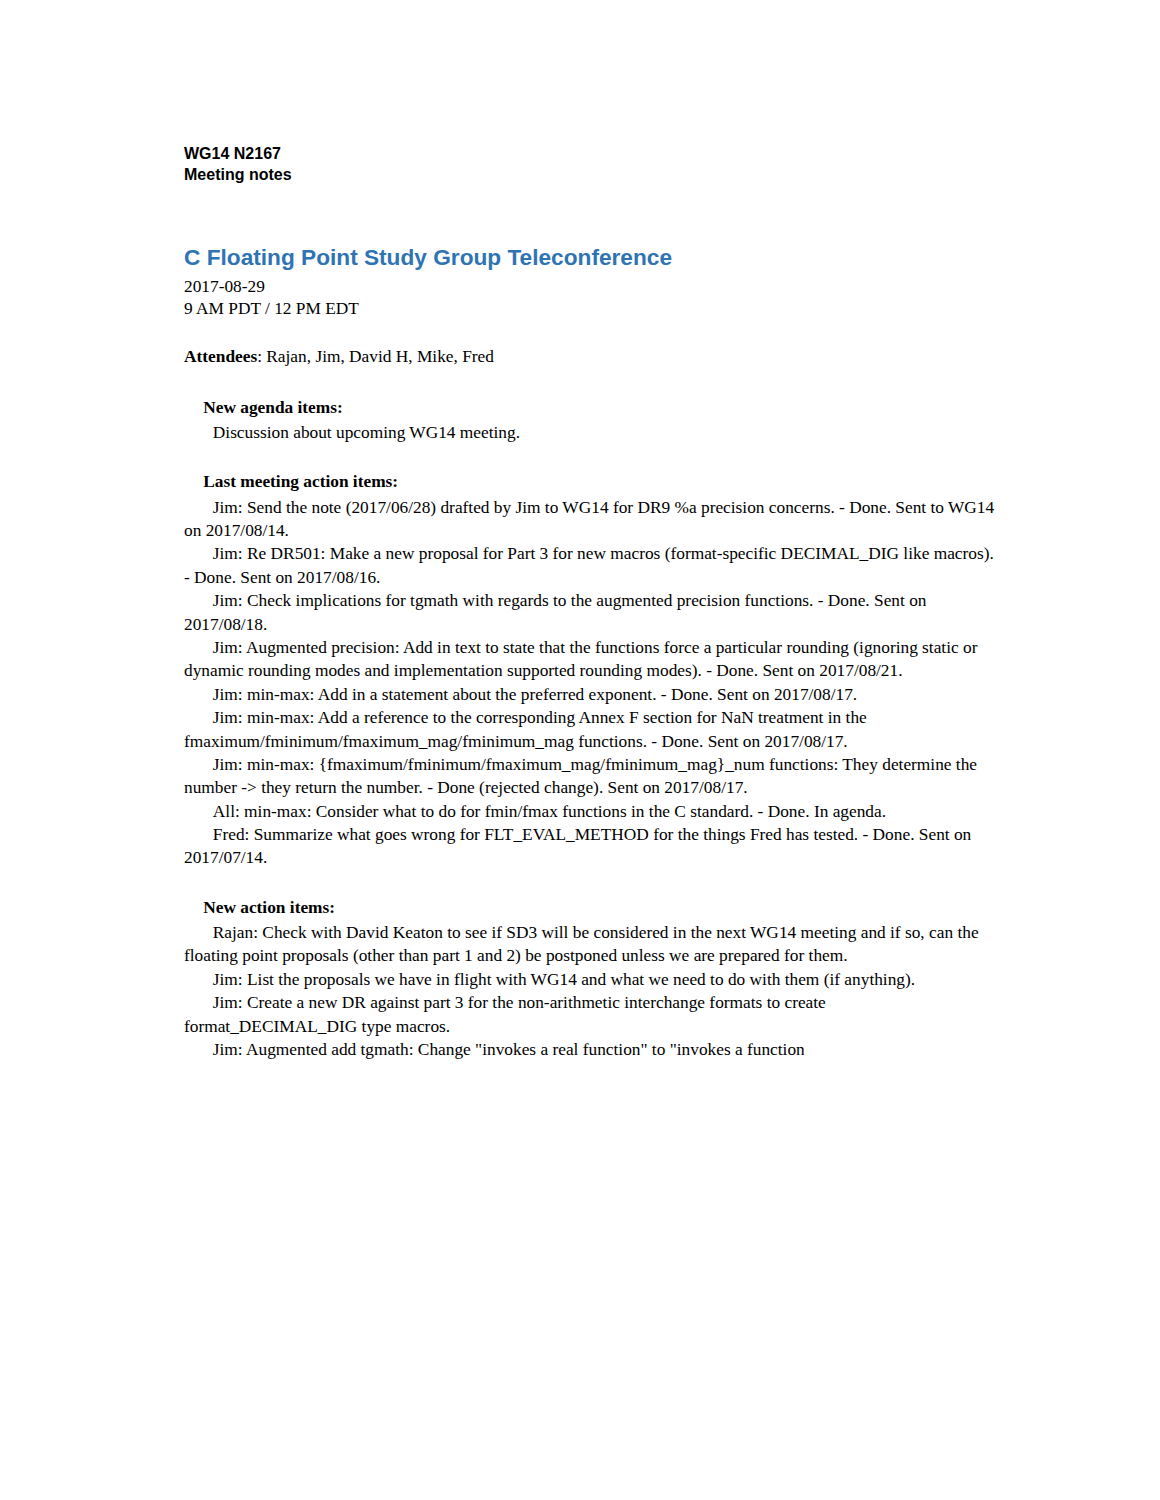WG14 N2167
Meeting notes
C Floating Point Study Group Teleconference
2017-08-29
9 AM PDT / 12 PM EDT
Attendees: Rajan, Jim, David H, Mike, Fred
New agenda items:
Discussion about upcoming WG14 meeting.
Last meeting action items:
Jim: Send the note (2017/06/28) drafted by Jim to WG14 for DR9 %a precision concerns. - Done. Sent to WG14 on 2017/08/14.
Jim: Re DR501: Make a new proposal for Part 3 for new macros (format-specific DECIMAL_DIG like macros). - Done. Sent on 2017/08/16.
Jim: Check implications for tgmath with regards to the augmented precision functions. - Done. Sent on 2017/08/18.
Jim: Augmented precision: Add in text to state that the functions force a particular rounding (ignoring static or dynamic rounding modes and implementation supported rounding modes). - Done. Sent on 2017/08/21.
Jim: min-max: Add in a statement about the preferred exponent. - Done. Sent on 2017/08/17.
Jim: min-max: Add a reference to the corresponding Annex F section for NaN treatment in the fmaximum/fminimum/fmaximum_mag/fminimum_mag functions. - Done. Sent on 2017/08/17.
Jim: min-max: {fmaximum/fminimum/fmaximum_mag/fminimum_mag}_num functions: They determine the number -> they return the number. - Done (rejected change). Sent on 2017/08/17.
All: min-max: Consider what to do for fmin/fmax functions in the C standard. - Done. In agenda.
Fred: Summarize what goes wrong for FLT_EVAL_METHOD for the things Fred has tested. - Done. Sent on 2017/07/14.
New action items:
Rajan: Check with David Keaton to see if SD3 will be considered in the next WG14 meeting and if so, can the floating point proposals (other than part 1 and 2) be postponed unless we are prepared for them.
Jim: List the proposals we have in flight with WG14 and what we need to do with them (if anything).
Jim: Create a new DR against part 3 for the non-arithmetic interchange formats to create format_DECIMAL_DIG type macros.
Jim: Augmented add tgmath: Change "invokes a real function" to "invokes a function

________

What to work on -> Exact repetition of each line above is expected; images are to be omitted.

Result ->
WG14 N2167
Meeting notes
C Floating Point Study Group Teleconference
2017-08-29
9 AM PDT / 12 PM EDT
Attendees: Rajan, Jim, David H, Mike, Fred
New agenda items:
Discussion about upcoming WG14 meeting.
Last meeting action items:
Jim: Send the note (2017/06/28) drafted by Jim to WG14 for DR9 %a precision concerns. - Done. Sent to WG14 on 2017/08/14.
Jim: Re DR501: Make a new proposal for Part 3 for new macros (format-specific DECIMAL_DIG like macros). - Done. Sent on 2017/08/16.
Jim: Check implications for tgmath with regards to the augmented precision functions. - Done. Sent on 2017/08/18.
Jim: Augmented precision: Add in text to state that the functions force a particular rounding (ignoring static or dynamic rounding modes and implementation supported rounding modes). - Done. Sent on 2017/08/21.
Jim: min-max: Add in a statement about the preferred exponent. - Done. Sent on 2017/08/17.
Jim: min-max: Add a reference to the corresponding Annex F section for NaN treatment in the fmaximum/fminimum/fmaximum_mag/fminimum_mag functions. - Done. Sent on 2017/08/17.
Jim: min-max: {fmaximum/fminimum/fmaximum_mag/fminimum_mag}_num functions: They determine the number -> they return the number. - Done (rejected change). Sent on 2017/08/17.
All: min-max: Consider what to do for fmin/fmax functions in the C standard. - Done. In agenda.
Fred: Summarize what goes wrong for FLT_EVAL_METHOD for the things Fred has tested. - Done. Sent on 2017/07/14.
New action items:
Rajan: Check with David Keaton to see if SD3 will be considered in the next WG14 meeting and if so, can the floating point proposals (other than part 1 and 2) be postponed unless we are prepared for them.
Jim: List the proposals we have in flight with WG14 and what we need to do with them (if anything).
Jim: Create a new DR against part 3 for the non-arithmetic interchange formats to create format_DECIMAL_DIG type macros.
Jim: Augmented add tgmath: Change "invokes a real function" to "invokes a function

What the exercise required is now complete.